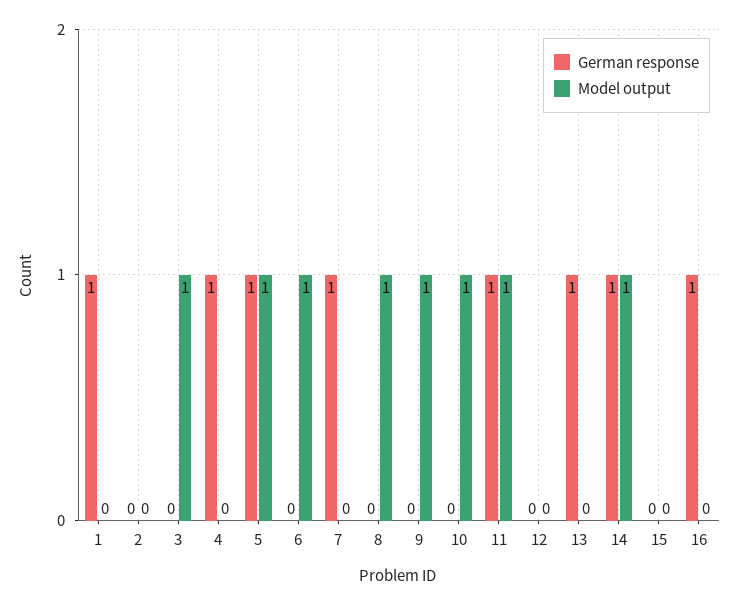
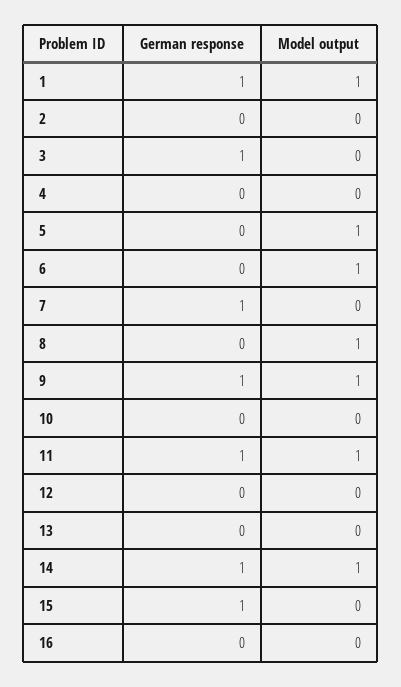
Model output, 1: 0 -> 1
German response, 3: 0 -> 1
Model output, 3: 1 -> 0
German response, 4: 1 -> 0
German response, 5: 1 -> 0
German response, 9: 0 -> 1
Model output, 10: 1 -> 0
German response, 13: 1 -> 0
German response, 15: 0 -> 1
German response, 16: 1 -> 0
┄┄┄┄┄┄┄┄┄┄┄┄┄┄┄┄┄┄┄┄
What is being asked:
Repeat, exactly as they stand, the line that contains "German response, 4: 1 -> 0" and all the lines after it in the data above.

Response:
German response, 4: 1 -> 0
German response, 5: 1 -> 0
German response, 9: 0 -> 1
Model output, 10: 1 -> 0
German response, 13: 1 -> 0
German response, 15: 0 -> 1
German response, 16: 1 -> 0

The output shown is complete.